Collected data entries
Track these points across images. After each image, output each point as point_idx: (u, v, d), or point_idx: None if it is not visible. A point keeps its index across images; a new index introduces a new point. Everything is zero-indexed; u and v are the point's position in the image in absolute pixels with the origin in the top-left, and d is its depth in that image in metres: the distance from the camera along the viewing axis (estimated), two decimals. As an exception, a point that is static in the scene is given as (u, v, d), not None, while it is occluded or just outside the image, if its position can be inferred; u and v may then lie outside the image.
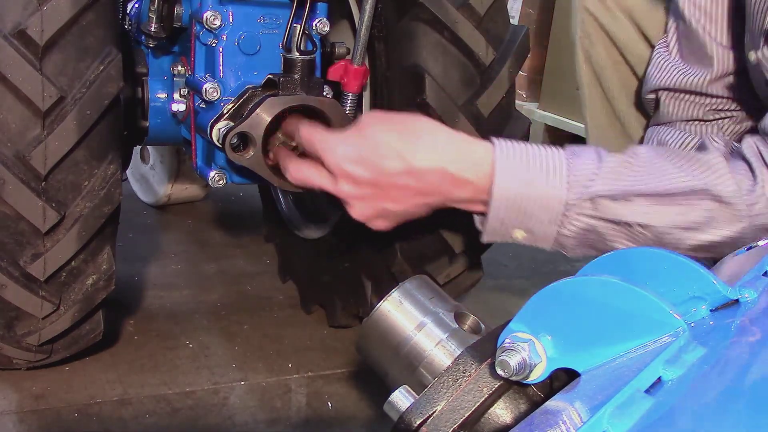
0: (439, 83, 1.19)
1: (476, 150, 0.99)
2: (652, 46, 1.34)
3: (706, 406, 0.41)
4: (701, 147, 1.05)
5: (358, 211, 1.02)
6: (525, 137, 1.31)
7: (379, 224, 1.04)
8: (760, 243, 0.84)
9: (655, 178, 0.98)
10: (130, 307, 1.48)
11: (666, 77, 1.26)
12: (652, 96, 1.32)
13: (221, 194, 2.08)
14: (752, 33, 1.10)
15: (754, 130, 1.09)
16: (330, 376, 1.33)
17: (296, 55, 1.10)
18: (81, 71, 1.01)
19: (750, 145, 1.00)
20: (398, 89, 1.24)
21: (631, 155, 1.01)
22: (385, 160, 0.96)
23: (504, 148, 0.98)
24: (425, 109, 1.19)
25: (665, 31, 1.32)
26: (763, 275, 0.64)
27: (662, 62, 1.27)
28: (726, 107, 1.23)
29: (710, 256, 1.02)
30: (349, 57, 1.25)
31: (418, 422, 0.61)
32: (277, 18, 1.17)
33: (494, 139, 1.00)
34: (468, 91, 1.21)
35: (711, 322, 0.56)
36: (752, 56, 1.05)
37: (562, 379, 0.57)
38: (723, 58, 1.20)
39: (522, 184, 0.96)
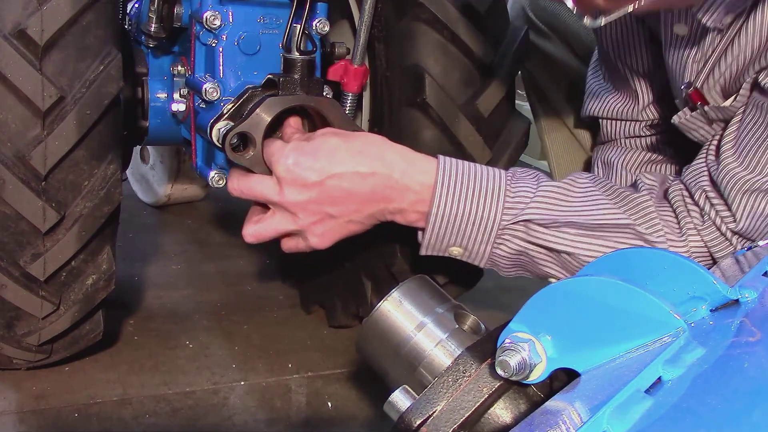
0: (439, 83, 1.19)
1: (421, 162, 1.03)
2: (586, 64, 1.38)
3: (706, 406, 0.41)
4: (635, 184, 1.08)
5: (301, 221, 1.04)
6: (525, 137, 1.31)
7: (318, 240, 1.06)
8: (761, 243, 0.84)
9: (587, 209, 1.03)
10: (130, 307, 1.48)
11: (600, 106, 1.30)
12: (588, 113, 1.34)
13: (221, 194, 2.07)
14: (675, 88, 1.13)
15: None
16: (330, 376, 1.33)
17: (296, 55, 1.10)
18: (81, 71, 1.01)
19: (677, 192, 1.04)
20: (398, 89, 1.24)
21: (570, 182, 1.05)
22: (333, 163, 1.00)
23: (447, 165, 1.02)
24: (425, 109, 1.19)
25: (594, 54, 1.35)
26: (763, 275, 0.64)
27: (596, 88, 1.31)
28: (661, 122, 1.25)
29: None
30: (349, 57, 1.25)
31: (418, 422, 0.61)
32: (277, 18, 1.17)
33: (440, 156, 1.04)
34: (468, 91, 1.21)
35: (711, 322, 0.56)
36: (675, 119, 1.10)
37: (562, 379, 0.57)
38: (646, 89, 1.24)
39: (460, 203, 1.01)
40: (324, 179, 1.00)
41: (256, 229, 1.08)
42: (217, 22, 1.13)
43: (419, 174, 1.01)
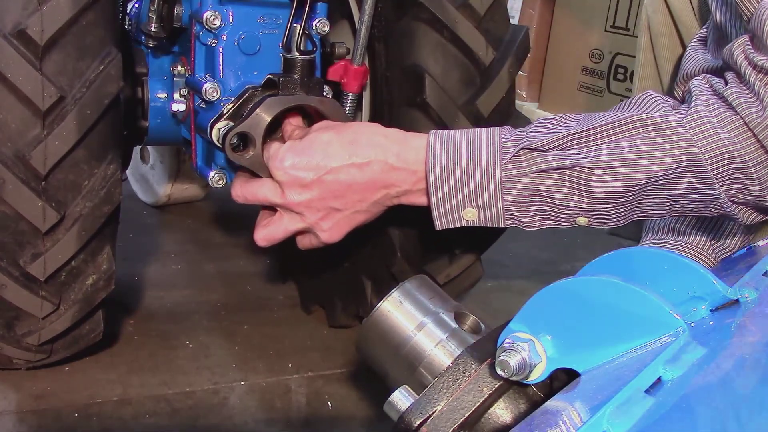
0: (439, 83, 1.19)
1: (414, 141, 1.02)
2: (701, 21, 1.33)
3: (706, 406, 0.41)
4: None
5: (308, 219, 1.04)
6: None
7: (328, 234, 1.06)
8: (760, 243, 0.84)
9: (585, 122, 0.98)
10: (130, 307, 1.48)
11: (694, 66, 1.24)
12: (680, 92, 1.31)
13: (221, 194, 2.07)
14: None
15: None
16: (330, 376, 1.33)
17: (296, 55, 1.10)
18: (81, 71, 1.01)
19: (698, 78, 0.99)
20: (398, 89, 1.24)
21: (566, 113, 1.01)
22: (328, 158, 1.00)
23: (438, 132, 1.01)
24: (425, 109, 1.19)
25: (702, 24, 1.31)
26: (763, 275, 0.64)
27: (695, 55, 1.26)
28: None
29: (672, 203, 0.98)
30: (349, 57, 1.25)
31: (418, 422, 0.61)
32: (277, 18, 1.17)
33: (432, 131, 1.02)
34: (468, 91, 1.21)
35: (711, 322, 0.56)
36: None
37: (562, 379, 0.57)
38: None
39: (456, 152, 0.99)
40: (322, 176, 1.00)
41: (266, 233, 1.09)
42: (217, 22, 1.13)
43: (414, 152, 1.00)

* * *

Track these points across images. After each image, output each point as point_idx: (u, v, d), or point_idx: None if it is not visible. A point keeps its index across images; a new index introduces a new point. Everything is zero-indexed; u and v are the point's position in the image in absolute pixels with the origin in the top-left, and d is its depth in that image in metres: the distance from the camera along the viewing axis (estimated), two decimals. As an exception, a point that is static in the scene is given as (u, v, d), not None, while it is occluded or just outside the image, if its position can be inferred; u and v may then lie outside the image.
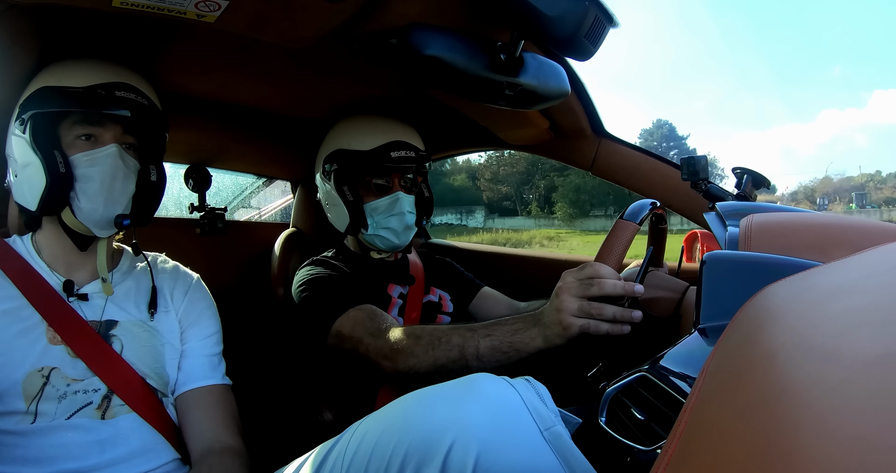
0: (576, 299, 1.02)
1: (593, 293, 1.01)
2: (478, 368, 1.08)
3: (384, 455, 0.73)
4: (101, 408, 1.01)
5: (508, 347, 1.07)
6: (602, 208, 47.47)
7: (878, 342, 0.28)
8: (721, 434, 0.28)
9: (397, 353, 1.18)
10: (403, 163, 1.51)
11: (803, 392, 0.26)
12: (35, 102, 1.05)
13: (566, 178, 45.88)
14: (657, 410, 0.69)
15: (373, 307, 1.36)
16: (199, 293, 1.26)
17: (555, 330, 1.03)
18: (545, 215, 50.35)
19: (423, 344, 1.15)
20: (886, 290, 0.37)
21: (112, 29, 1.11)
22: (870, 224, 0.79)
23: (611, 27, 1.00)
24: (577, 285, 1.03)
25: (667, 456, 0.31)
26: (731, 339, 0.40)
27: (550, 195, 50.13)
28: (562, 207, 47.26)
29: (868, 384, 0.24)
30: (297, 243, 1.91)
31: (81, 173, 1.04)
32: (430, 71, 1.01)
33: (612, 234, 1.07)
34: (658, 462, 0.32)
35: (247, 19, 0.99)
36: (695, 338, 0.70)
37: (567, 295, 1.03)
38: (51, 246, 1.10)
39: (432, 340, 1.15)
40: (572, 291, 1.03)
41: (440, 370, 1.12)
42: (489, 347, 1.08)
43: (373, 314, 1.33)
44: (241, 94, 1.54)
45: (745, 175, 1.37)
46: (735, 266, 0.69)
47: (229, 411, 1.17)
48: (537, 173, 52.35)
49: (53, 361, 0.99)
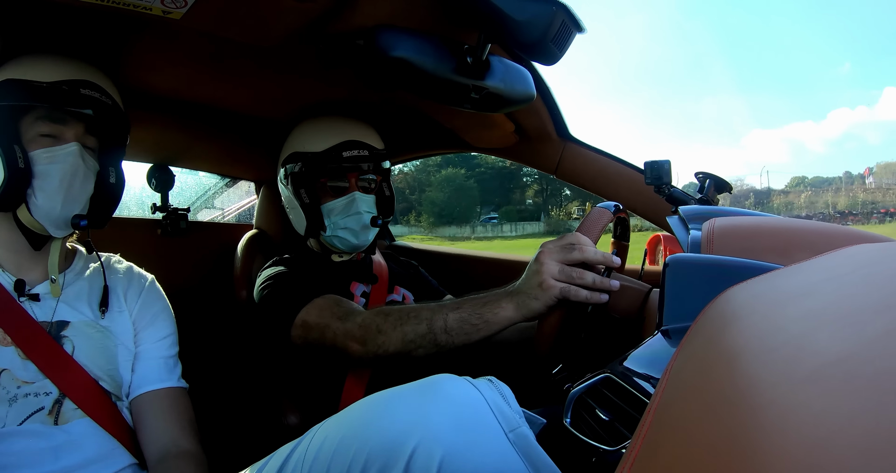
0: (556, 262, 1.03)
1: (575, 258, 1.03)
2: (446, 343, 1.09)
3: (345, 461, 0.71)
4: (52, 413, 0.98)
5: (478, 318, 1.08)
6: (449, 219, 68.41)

▶ WORK INSTRUCTIONS: All lines above from the one holding "17: (555, 330, 1.03)" to the one holding "29: (868, 384, 0.24)", inclusive, are to be copied exactly; no other line is wanted.

▶ ANSWER SPACE:
17: (555, 330, 1.03)
18: (545, 215, 50.35)
19: (423, 344, 1.15)
20: (886, 290, 0.37)
21: (112, 29, 1.11)
22: (870, 224, 0.79)
23: (611, 27, 1.00)
24: (577, 285, 1.03)
25: (667, 456, 0.31)
26: (731, 339, 0.40)
27: (550, 195, 50.13)
28: (562, 207, 47.26)
29: (868, 384, 0.24)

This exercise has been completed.